作業内容 1:
下の法人税の文章から「さらに、法人に課される税金は」で始まる段落を選び、主な事実を残して箇条書きにまとめよ。
作業内容 2:
下の法人税の文章をもとに、次の問いに答えよ。
(a) 法人税の申告および納税の期限はいつまでか。
(b) 法人税の税率は原則として何%か。
(c) 地方法人税は国税と地方税のどちらに区分されるか。

対象の文章:
------------------------------------

法人税の基本
法人にかかる税を節税するには?対策方法と相談先を詳しく解説

法人が納める税金は主に2種類!代表的な節税方法をわかりやすく解説

法人にかかる税を節税するには?対策方法と相談先を詳しく解説

法人経営において、節税は避けられない課題の1つです。どうやって税金を減らすか、日々頭を悩ませている経営者は多いでしょう。

法人にかかる税金を節税すれば、その分を企業の成長や防衛に資金を回せます。適切な節税対策を講じ、資金を有効活用することが大切です。

そこで本記事では、法人にかかる税と代表的な節税方法、最新の税制改正情報まで詳しく解説します。

仕組みから具体的な対策まで知りたい方は、ぜひこの記事を参考にしてください。

法人が支払う税とは?

法人が支払う税とは?

法人が支払う税としては、主に2つが挙げられます。

  1. 法人税
  2. 消費税

どちらも決算に伴って納めるため、合わせて仕組みを理解しておきましょう。

①法人税

法人税とは、企業の利益に対して課される税金を指します。

申告および納税は事業年度ごとに行い、決算日の翌日から2か月以内が期限です。

課税所得は「益金 – 損金」に基づいて算出され、そこに税率を掛け、控除額を差し引いた金額が税額となります。

税率は原則として23.2%ですが、資本金1億円以下の中小法人に対しては、課税所得800万円以下の部分に軽減税率が適用されます。

さらに、法人に課される税金は法人税だけでなく、地方法人税や法人住民税など複数存在します。これらを合計したものを実効税率と呼び、地域差はあるもののおおむね30%程度です。

税目 税の区分 税率
法人税 国税 23.20%
※中小法人は年800万円以下の部分まで15%
地方法人税 国税 2.39%
※法人税額に10.3%を掛けた金額(23.2% × 10.3%)
法人住民税(法人税割) 地方税 自治体による
法人事業税 地方税 自治体による
特別法人事業税 地方税 自治体による

※税率はいずれも2025年時点のものです。

------------------------------------

(人体姿勢キーポイントデータ)
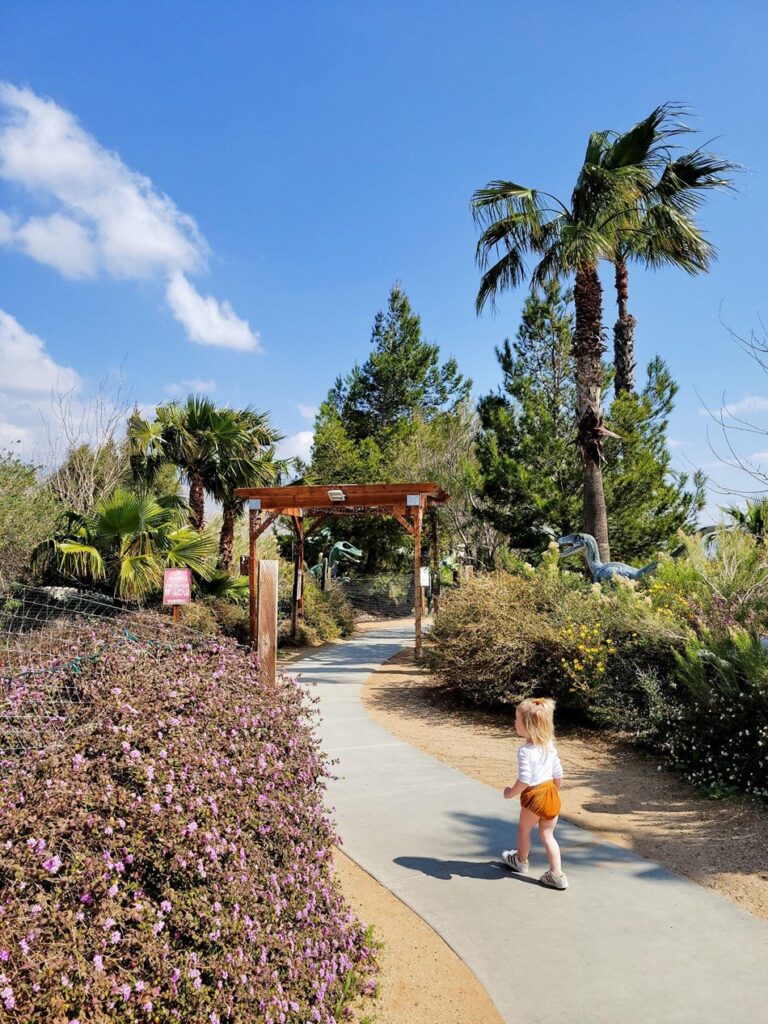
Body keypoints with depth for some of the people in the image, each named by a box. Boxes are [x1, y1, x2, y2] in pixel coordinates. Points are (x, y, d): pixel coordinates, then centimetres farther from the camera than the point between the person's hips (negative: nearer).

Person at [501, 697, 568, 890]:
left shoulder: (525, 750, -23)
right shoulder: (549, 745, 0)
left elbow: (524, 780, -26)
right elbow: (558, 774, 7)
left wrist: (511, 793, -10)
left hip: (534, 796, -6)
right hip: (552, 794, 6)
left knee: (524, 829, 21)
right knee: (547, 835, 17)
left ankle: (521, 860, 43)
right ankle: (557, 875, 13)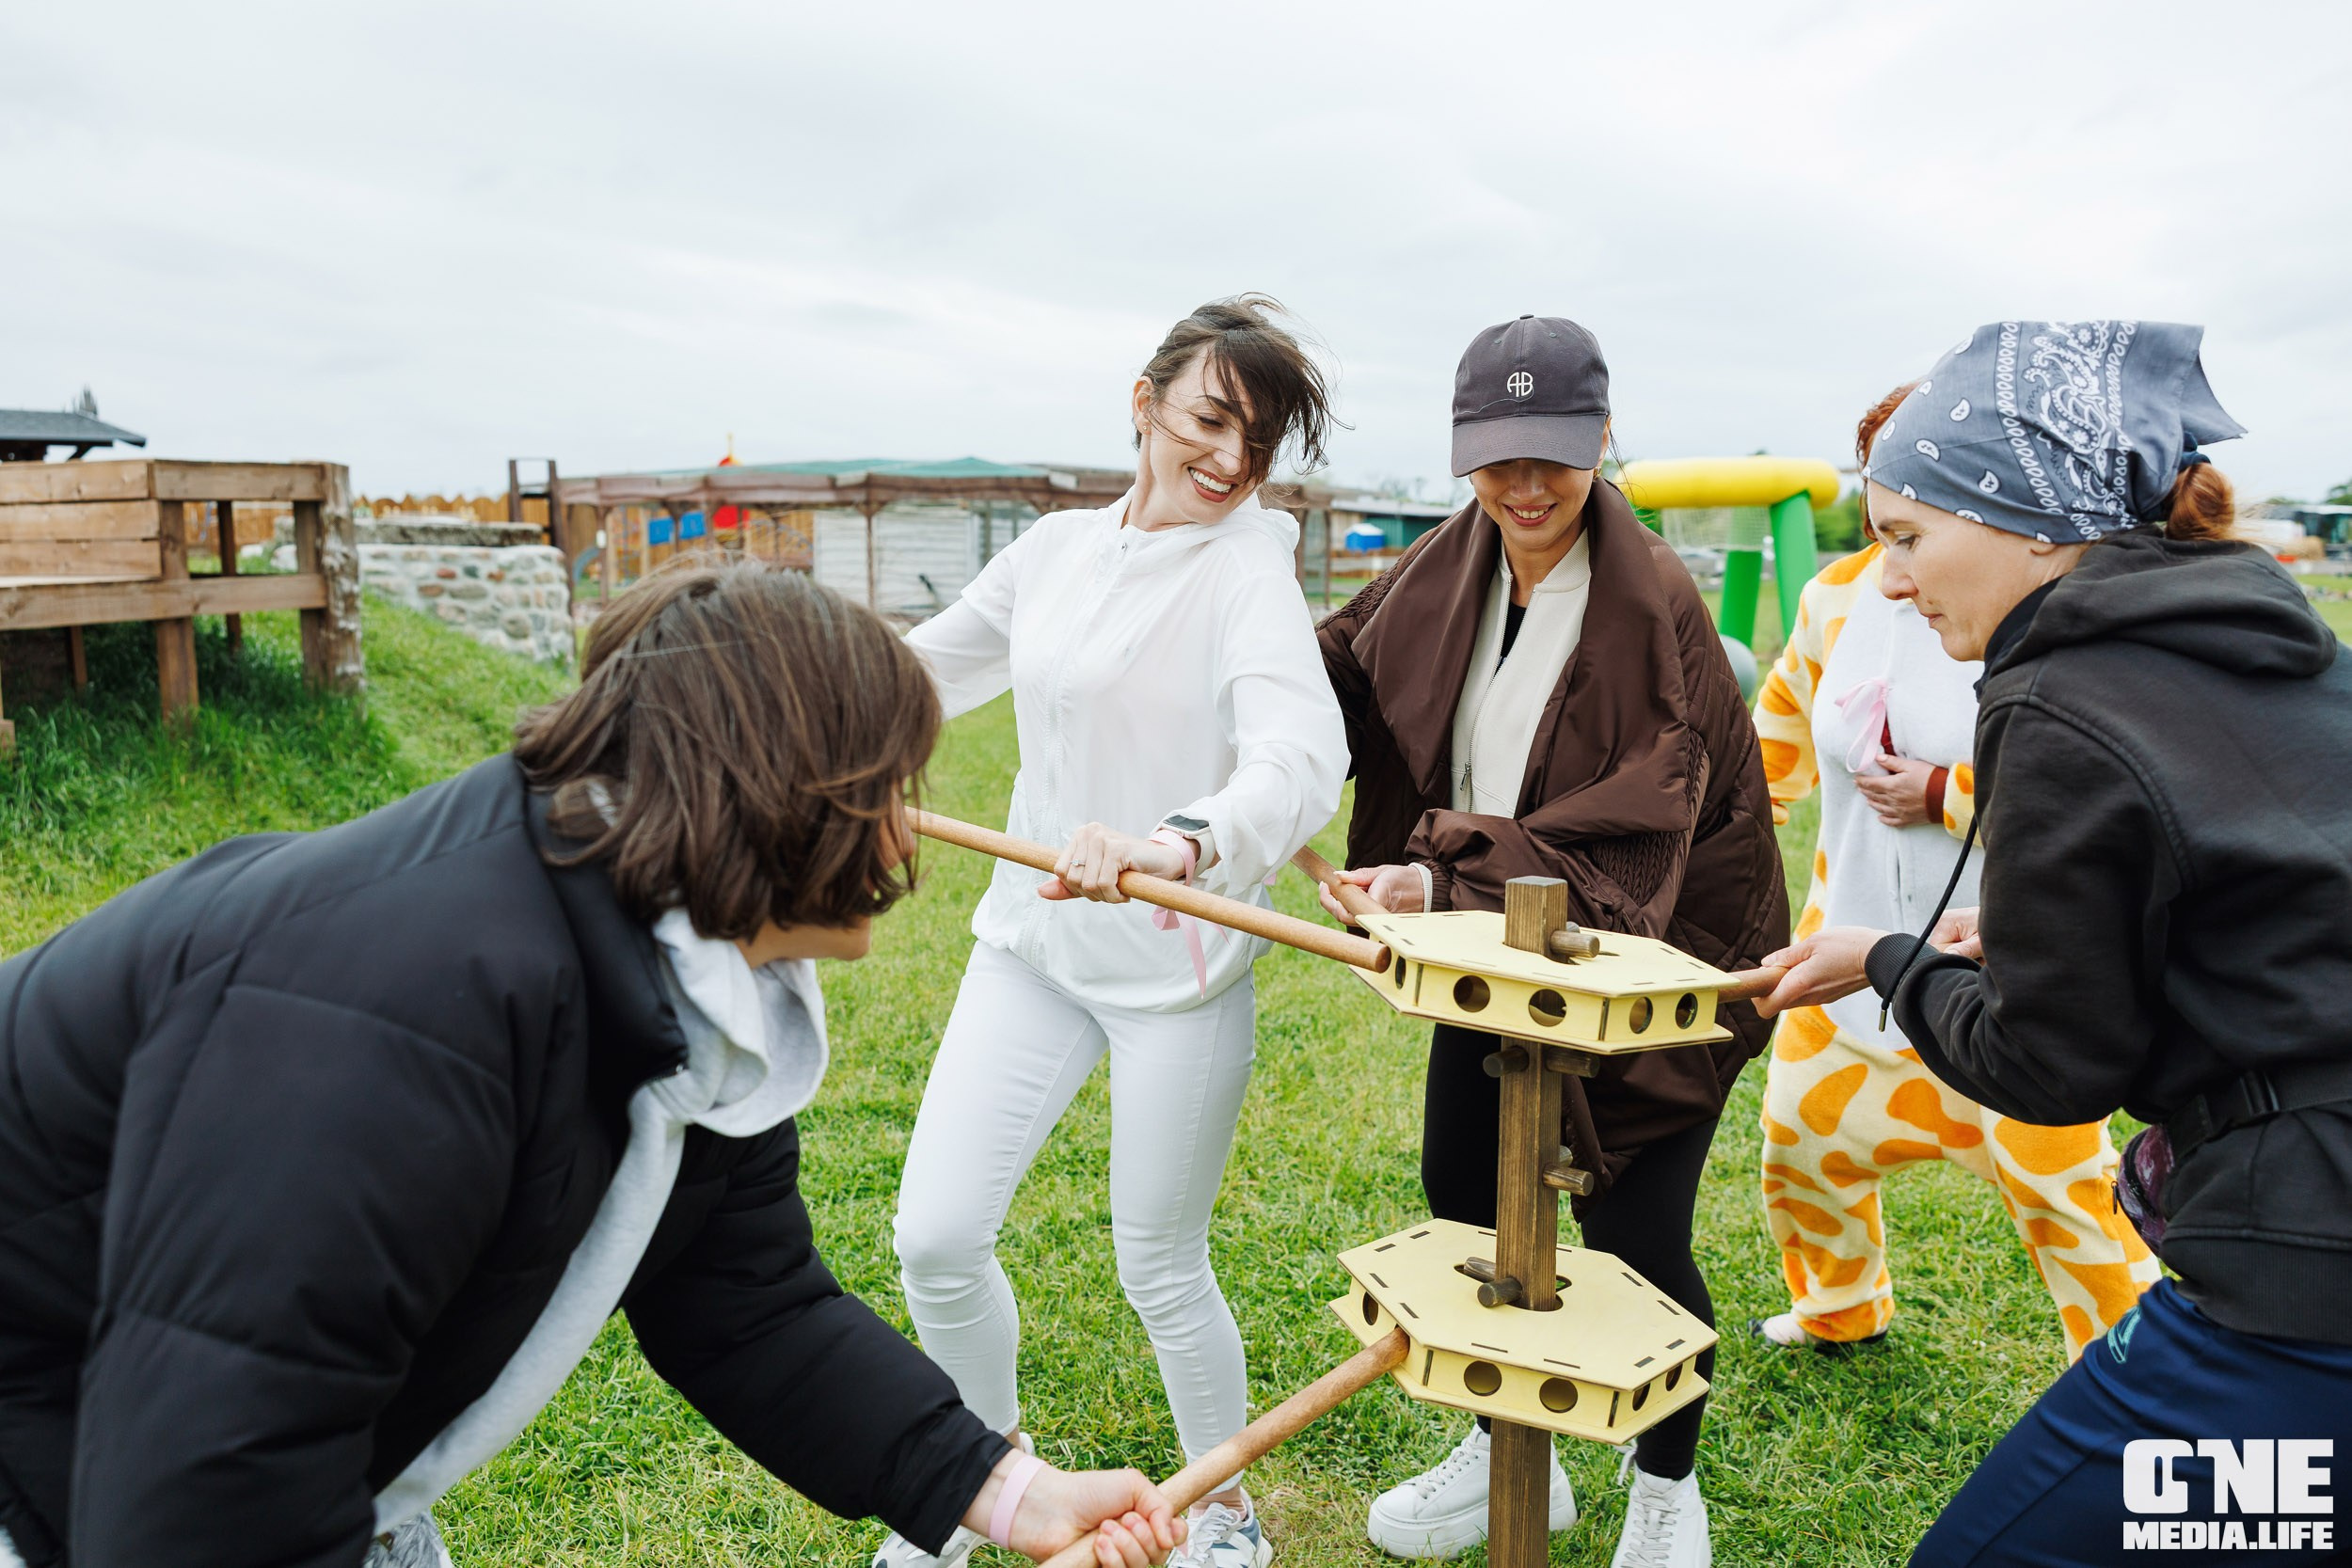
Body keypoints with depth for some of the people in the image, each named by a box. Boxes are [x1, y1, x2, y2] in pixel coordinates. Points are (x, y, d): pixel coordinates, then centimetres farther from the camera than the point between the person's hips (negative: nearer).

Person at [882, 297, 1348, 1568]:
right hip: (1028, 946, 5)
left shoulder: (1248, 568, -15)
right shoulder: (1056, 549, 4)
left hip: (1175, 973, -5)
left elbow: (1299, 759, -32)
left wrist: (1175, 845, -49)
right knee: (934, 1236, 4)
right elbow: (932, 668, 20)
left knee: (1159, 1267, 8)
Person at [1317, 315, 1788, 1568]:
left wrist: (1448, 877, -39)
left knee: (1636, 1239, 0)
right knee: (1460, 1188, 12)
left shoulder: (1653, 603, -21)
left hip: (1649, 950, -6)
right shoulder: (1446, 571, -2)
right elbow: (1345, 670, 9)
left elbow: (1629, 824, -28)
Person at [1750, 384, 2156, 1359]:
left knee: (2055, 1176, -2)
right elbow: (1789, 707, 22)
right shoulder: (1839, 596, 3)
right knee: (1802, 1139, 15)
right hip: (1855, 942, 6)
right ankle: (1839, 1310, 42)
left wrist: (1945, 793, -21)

------------------------------------

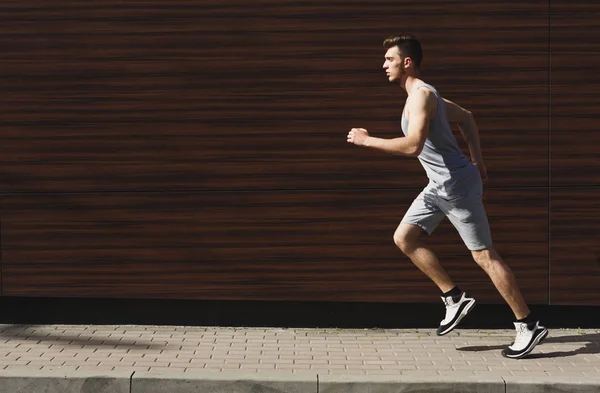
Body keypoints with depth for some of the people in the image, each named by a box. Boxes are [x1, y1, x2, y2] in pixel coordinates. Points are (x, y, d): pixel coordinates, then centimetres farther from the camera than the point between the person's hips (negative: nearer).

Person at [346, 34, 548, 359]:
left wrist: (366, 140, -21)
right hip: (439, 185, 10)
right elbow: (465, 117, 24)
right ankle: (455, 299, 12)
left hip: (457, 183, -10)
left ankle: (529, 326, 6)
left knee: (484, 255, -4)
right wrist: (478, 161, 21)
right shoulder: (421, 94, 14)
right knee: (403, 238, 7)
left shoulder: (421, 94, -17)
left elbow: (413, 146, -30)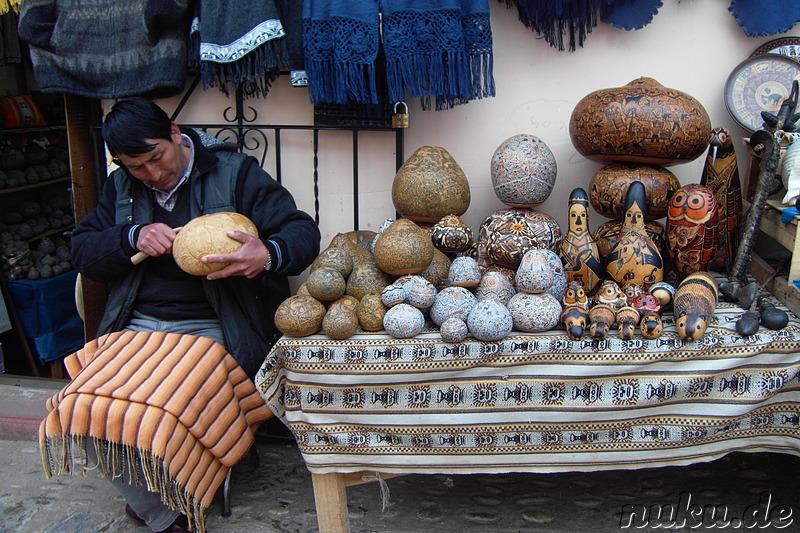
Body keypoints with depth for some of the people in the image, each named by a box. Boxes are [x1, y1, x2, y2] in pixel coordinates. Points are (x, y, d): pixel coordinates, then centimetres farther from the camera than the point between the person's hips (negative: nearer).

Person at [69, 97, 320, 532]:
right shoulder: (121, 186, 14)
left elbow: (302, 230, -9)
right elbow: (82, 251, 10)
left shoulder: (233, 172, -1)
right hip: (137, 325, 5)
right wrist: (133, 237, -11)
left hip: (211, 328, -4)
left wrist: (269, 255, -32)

------------------------------------

解答 1:
- 法人に課される税金は法人税だけではなく、地方法人税や法人住民税など複数ある
- これらを合計したものを実効税率と呼ぶ
- 実効税率は地域差があるものの、おおむね30%程度である

解答 2:
(a) 決算日の翌日から2か月以内
(b) 23.2%
(c) 国税